Hi Kartik,
On Fri, Aug 03, 2018 at 11:19:06AM -0400, Kartik Subbarao wrote:
I'm running into a problem with slapd 2.4.46 hanging on Ubuntu 18.04, which seems to be a side effect of the ITS#8650 patch:
https://github.com/openldap/openldap/commit/7b5181da8cdd47a13041f9ee36fa9590...
slapd will run fine for a while, but during some periods of high-traffic, it'll hang. It'll peg the CPU at 100% and won't respond to any new LDAP connections. After some time, it'll resume working again, but overall it's fairly unreliable.
Thanks for letting me know about this. This patch is running on quite a few systems by now, I'm sorry the problem wasn't caught sooner. :/
I'm wondering if there is a better way to handle EAGAIN returned from gnutls_handshake(), instead of doing a busywait as in ITS#8650, or my simplistic attempt at inserting a sleep() call which doesn't really seem to help. I'm wondering how the GnuTLS developers intend for people to use gnutls_handshake() properly, so as to gracefully handle sessions that involve long packets on the one hand, without opening up a vulnerability to chew up lots of system resources on the other hand.

(Entries drawn from a collection)
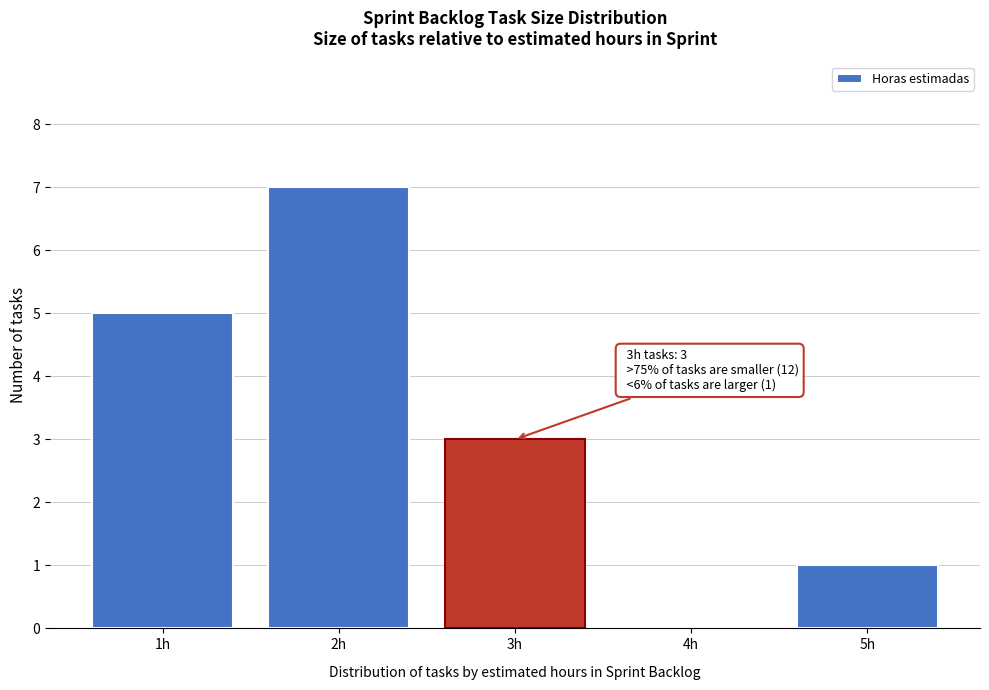

Reading left to right, extract all data points from this chart.

1h=5	2h=7	3h=3	4h=0	5h=1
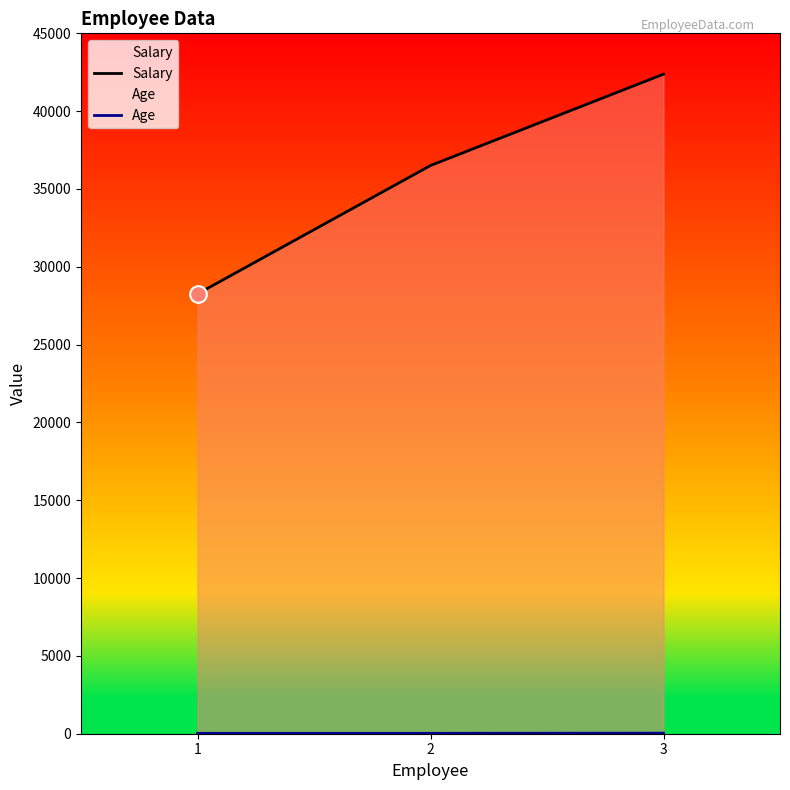

What is the total value across all series at 2?

36533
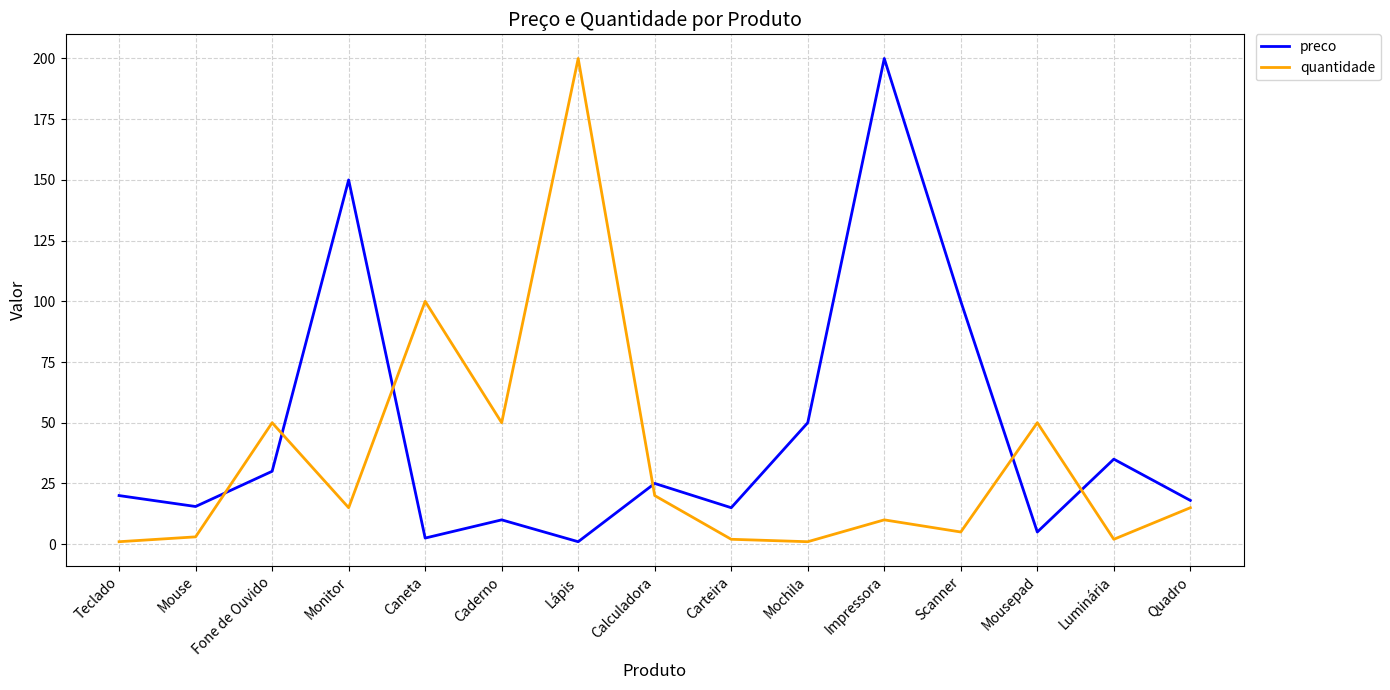

Which series has the largest total across all categories?

preco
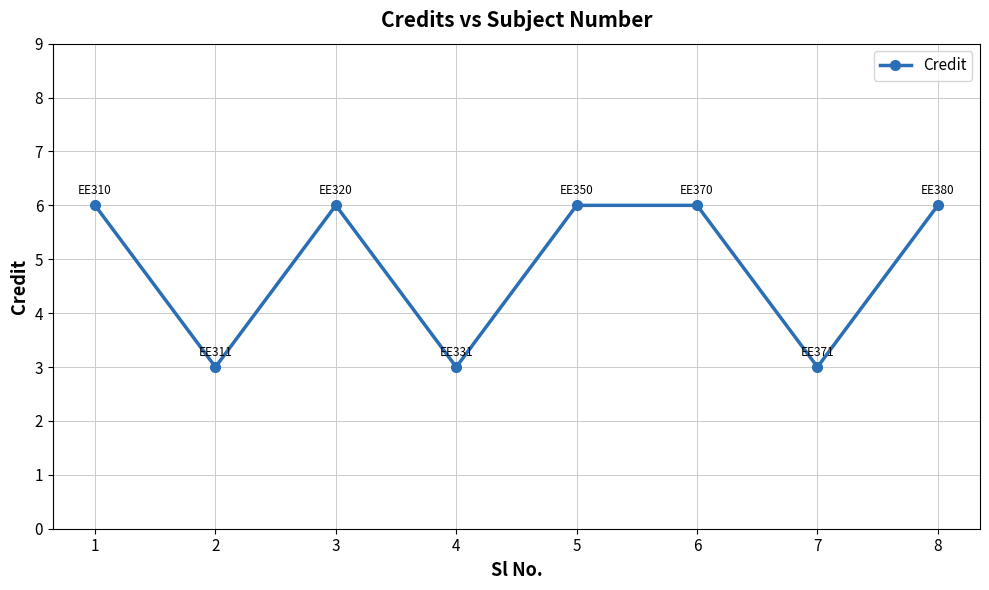

What is the minimum value shown in the chart?

3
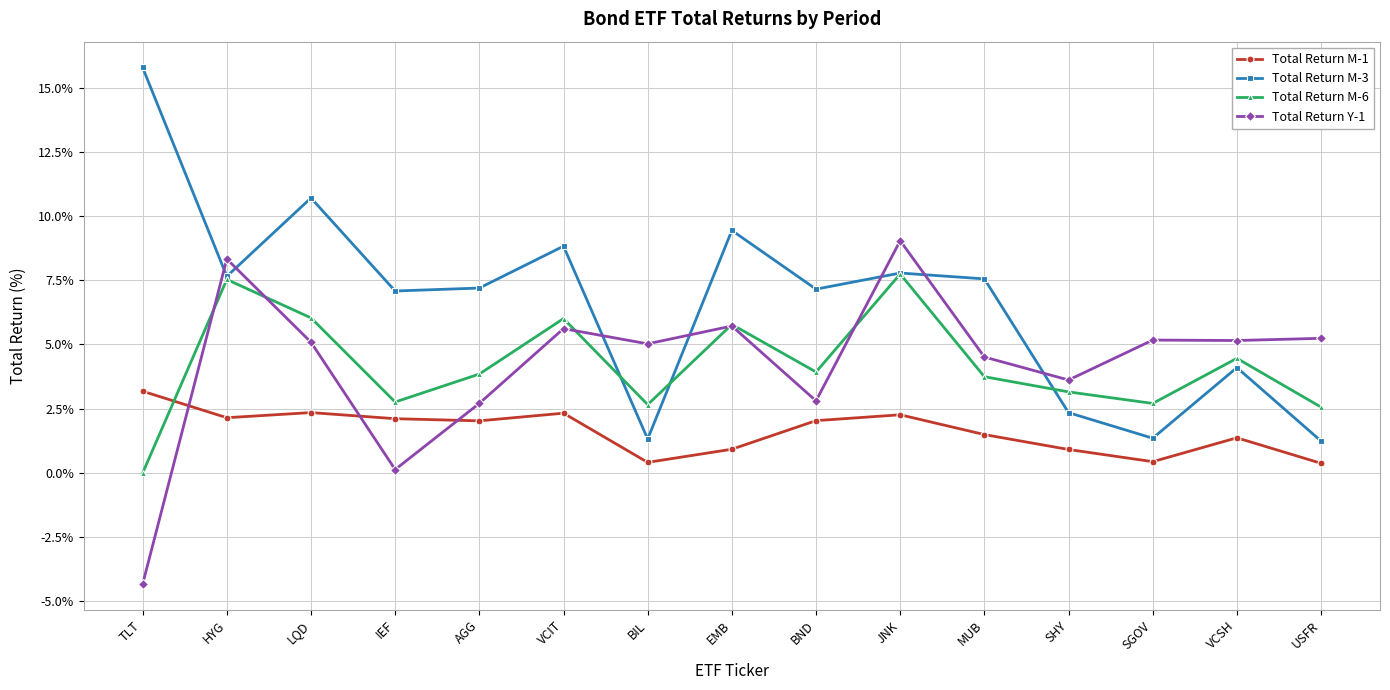

What is the label of the 8th point from the right?

EMB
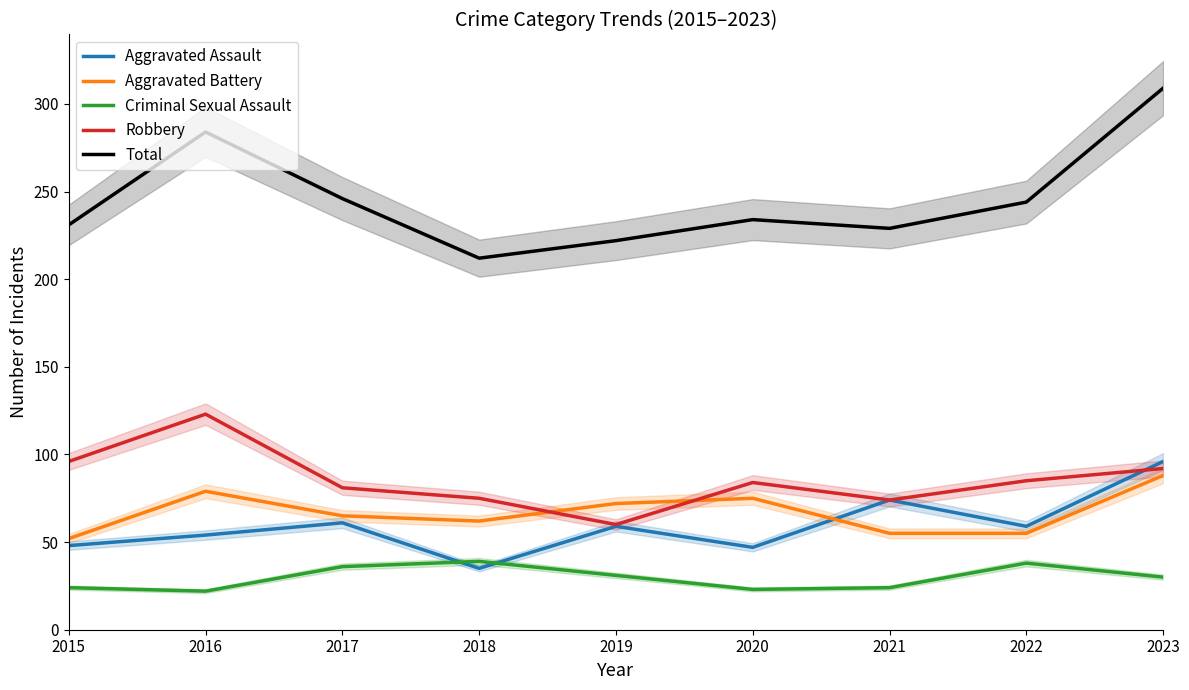

How many lines are shown in the chart?

5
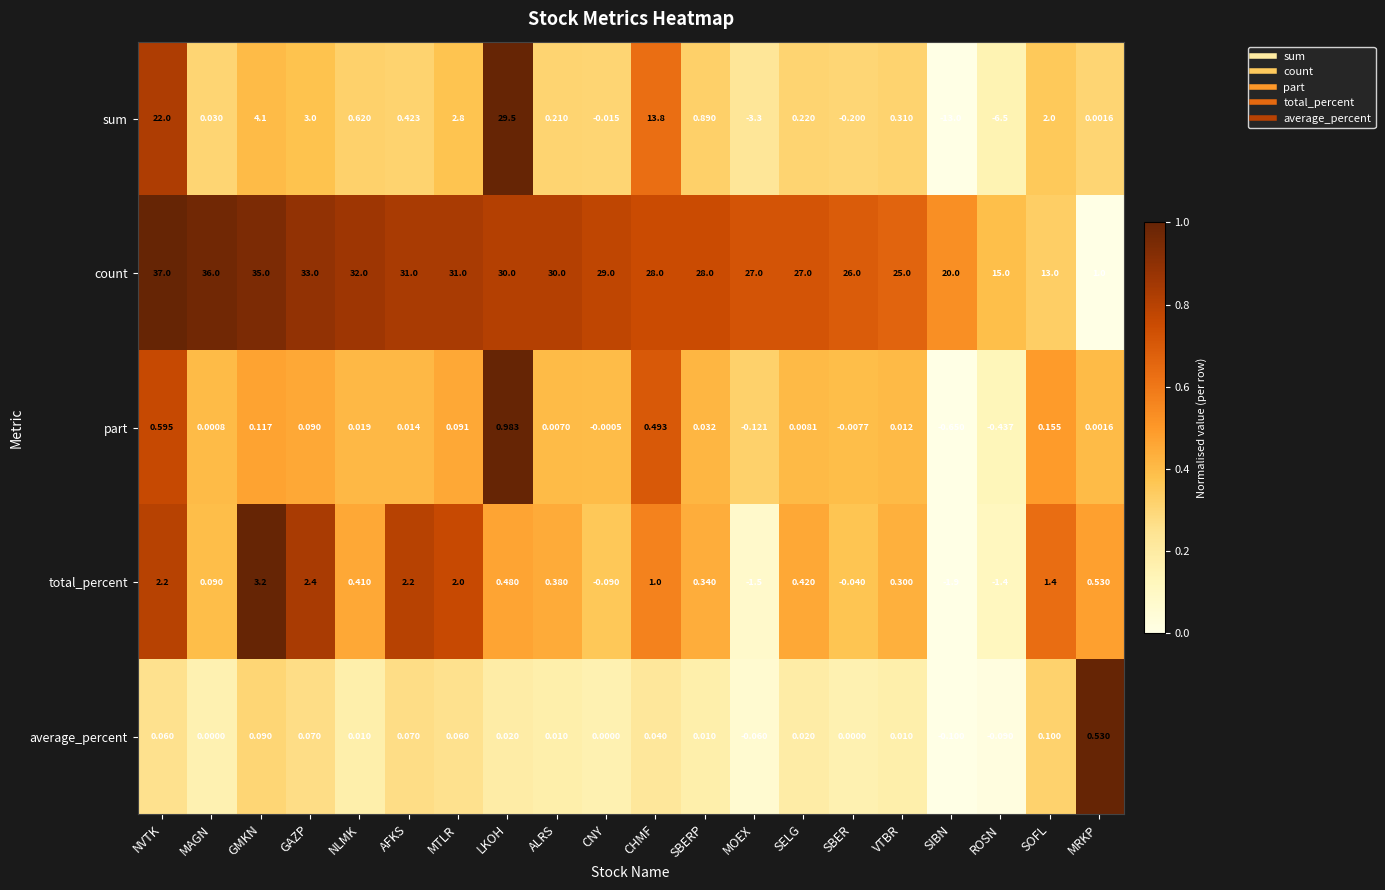

Which category has the highest value across all series?

NVTK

EXERCISES TO COMPLETE.
1. Return each line of the records that contains the string "series".
2. Carry on the mailing-list reply about slapd hanging under GnuTLS from the point where it stops.
The text and the records have nothing to do with each other.

ANSWERS BY TASK.
1.
What is the total value across all series at 2?
Which series has the largest total across all categories?
Which category has the highest value across all series?

2.
Right. I mean, this is how GnuTLS' own example shows to do it:
https://gitlab.com/gnutls/gnutls/blob/master/doc/examples/ex-client-dtls.c#L...
We could place a limit on the number of iterations, though any such limit would have to be arbitrary.
There might be an asynchronous GnuTLS API that could be used to avoid tying up slapd while this is going on.
I will look at how some other GnuTLS servers deal with this...